Ron Leshem: I was very curious to meet the Iranian guys and girls because I had the urge to ask them why they hate us. I asked for their friendship on facebook. When I ask friendship to one hundred Palestinians, half of them approve it, when I ask Egyptian, none of them does, but Iranians, they all say yes, and that’s very exciting to me. Some of them became very good friends too. I asked them to explain, I had this huge desire to understand, to know how it was there. If only I could, I would have lived there for three years, and well, writing was a state of living there for me.
The library of Israel: Iran. Why Iran? Why haven’t you chosen another Islamic country, like Egypt, for instance.
Ron Leshem: I really don’t know why. It happened that the story caught me. I didn’t choose it. It found me, it chose me.
Biografia e prossimi progetti /Biography and next project
Ron Leshem è nato nel 1976 ed è l’autore del romanzo ‘Beaufort’ (tradotto in italiano ‘Tredici soldati’) per il quale ha vinto il Sapir Prize for Literature nel 2006 e l’Yitzhak Sadeh Prize for Military Literature. Joseph Cedar ha tratto un film dal libro nel 2007, poi candidato all’Oscar e la cui sceneggiatura fu scritta da Cedar e dallo stesso Leshem. Cedar ha vinto con ‘Beaufort’ l’Orso d’Argento per la regia al Festival Internazionale del Cinema di Berlino.

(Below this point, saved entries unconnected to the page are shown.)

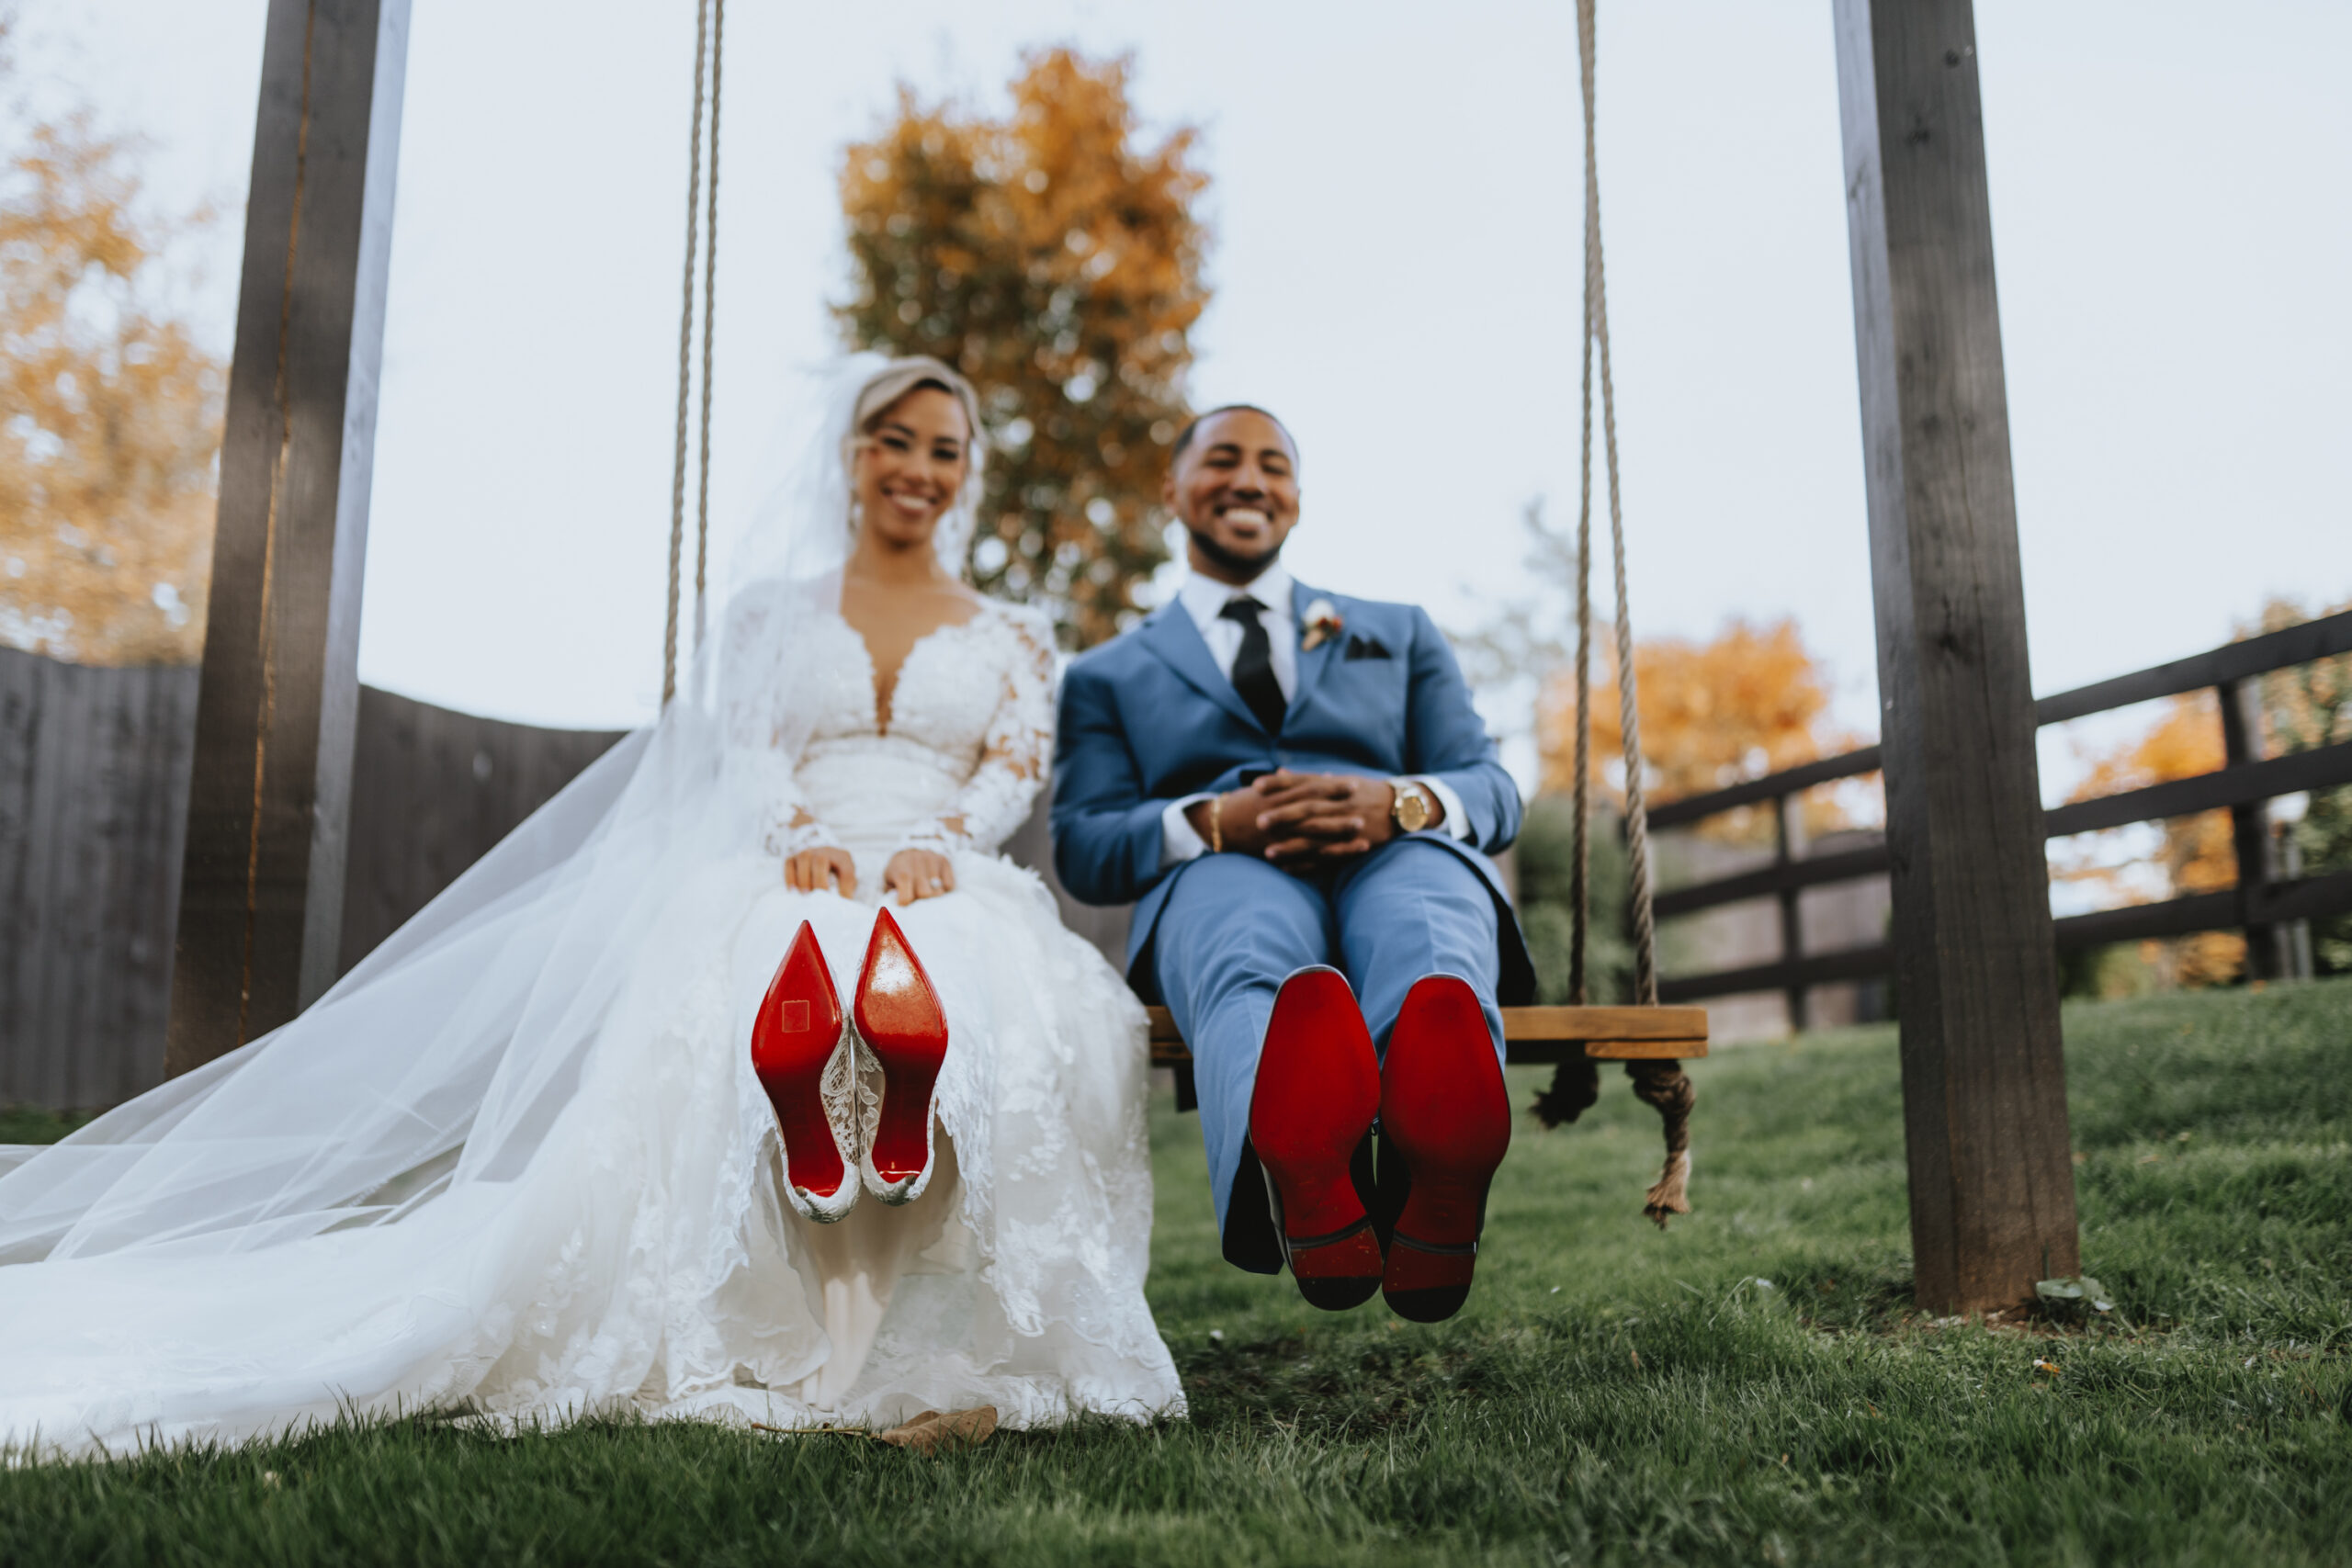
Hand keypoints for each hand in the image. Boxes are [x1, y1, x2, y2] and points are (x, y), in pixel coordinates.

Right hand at [785, 846, 857, 895]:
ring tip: (805, 895)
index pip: (846, 872)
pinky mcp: (794, 857)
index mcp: (843, 858)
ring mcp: (808, 853)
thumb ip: (846, 889)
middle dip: (819, 881)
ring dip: (803, 878)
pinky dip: (790, 877)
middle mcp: (825, 852)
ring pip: (804, 859)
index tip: (843, 902)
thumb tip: (842, 906)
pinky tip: (792, 890)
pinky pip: (789, 863)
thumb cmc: (837, 871)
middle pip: (821, 861)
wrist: (824, 856)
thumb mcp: (845, 877)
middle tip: (818, 898)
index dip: (845, 888)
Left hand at [884, 847, 956, 904]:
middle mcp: (916, 863)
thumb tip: (896, 908)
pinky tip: (937, 886)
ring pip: (938, 890)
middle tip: (919, 898)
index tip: (905, 904)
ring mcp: (932, 860)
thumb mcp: (889, 879)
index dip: (906, 903)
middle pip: (925, 894)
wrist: (914, 845)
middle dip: (922, 900)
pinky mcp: (944, 861)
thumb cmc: (899, 869)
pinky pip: (949, 884)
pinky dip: (945, 889)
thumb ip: (890, 894)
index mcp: (899, 870)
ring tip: (928, 892)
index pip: (905, 895)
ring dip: (934, 895)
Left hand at [1251, 771, 1397, 864]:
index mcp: (1335, 787)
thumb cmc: (1362, 792)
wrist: (1401, 807)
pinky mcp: (1353, 846)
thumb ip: (1307, 779)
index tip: (1255, 785)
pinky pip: (1329, 858)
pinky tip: (1288, 869)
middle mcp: (1340, 805)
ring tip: (1268, 853)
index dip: (1280, 784)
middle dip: (1284, 816)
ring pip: (1317, 837)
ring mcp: (1347, 827)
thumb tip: (1279, 772)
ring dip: (1292, 846)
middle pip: (1309, 810)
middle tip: (1259, 821)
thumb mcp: (1338, 781)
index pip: (1304, 782)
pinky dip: (1308, 865)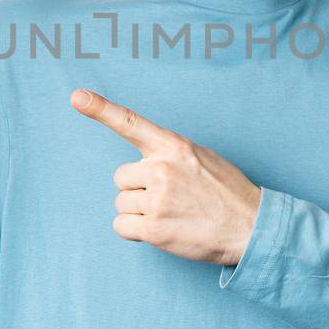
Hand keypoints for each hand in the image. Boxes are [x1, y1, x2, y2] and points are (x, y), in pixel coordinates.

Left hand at [71, 89, 261, 266]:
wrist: (250, 227)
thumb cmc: (226, 192)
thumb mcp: (201, 158)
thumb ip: (169, 154)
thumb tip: (143, 162)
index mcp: (174, 146)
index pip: (130, 123)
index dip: (101, 109)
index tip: (78, 97)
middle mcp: (162, 169)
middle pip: (121, 177)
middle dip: (137, 189)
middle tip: (168, 198)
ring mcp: (157, 199)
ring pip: (121, 203)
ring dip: (139, 212)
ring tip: (171, 214)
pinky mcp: (154, 229)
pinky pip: (121, 226)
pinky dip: (135, 231)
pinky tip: (160, 230)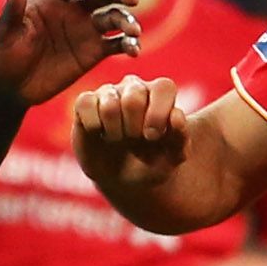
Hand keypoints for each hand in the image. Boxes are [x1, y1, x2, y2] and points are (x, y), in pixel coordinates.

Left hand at [0, 0, 142, 106]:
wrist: (10, 89)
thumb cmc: (2, 57)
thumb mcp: (4, 33)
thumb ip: (12, 9)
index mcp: (52, 0)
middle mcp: (73, 11)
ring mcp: (86, 31)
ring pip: (114, 18)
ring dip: (127, 21)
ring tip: (133, 31)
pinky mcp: (94, 53)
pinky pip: (116, 45)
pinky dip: (128, 45)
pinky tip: (134, 50)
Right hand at [67, 74, 189, 190]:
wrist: (123, 179)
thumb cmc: (152, 161)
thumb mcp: (173, 156)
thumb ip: (181, 137)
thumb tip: (175, 115)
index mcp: (161, 93)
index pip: (163, 88)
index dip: (158, 115)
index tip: (153, 138)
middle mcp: (135, 86)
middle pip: (134, 98)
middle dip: (134, 129)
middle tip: (134, 140)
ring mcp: (109, 92)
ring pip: (109, 105)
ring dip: (114, 132)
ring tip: (117, 139)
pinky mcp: (85, 101)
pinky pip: (85, 103)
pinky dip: (93, 126)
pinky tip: (99, 134)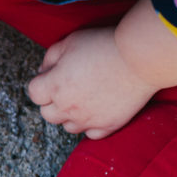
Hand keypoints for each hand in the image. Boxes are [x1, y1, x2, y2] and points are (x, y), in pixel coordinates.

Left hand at [26, 27, 157, 138]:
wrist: (142, 57)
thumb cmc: (105, 44)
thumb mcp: (70, 41)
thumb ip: (50, 57)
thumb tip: (43, 72)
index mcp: (54, 85)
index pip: (34, 94)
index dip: (42, 84)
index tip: (54, 77)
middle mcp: (67, 106)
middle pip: (47, 114)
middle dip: (53, 102)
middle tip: (69, 88)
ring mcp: (88, 118)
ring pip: (67, 126)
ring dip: (71, 115)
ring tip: (84, 99)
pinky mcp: (108, 125)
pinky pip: (91, 134)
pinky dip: (91, 126)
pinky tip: (97, 112)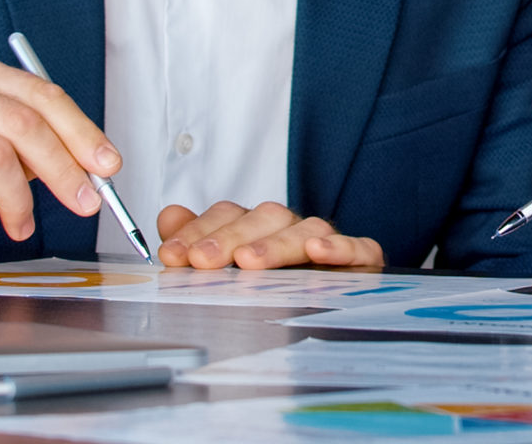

Sta attualmente lavorando a due serie drammatiche che hanno per protagonisti i giovani. La prima, basata su una storia vera, è su un ragazzo di 21 anni che scopre di avere entrambi i genitori implicati in attività di spionaggio per il governo russo. La seconda è sulla vita di un ragazzino di 17 anni in Israele, e sulle difficoltà dell’essere giovani oggi, in quei luoghi. L’ultimo lavoro di Ron è il libro ‘Niloofar’ che ancora non è stato tradotto in italiano, ma che presto sarà disponibile in francese, inglese e tedesco.
Ron Leshem was born in 1976. He is an Israeli writer and author of the novel Beaufort (2005) for which he won the 2006 the Sapir Prize for Literature and the Yitzhak Sadeh Prize for Military Literature. The novel was adapted in 2007 into the successful, Academy Award nominated movie, which was directed by Joseph Cedar and was co-written by Cedar and Ron Leshem based on Leshem’s book. Cedar has won the Silver Bear in the Berlin International Film Festival for directing Beaufort. He is currently working on two drama series: one drama series is about a young 21 year old that discover his parents are Russian spies, based on a true story. The other series is about the life of 17 year olds in Israel today and how complicated confusing and tough it is. Ron’s latest work is the book ‘Niloofar’ which is going to be published in French, German and English.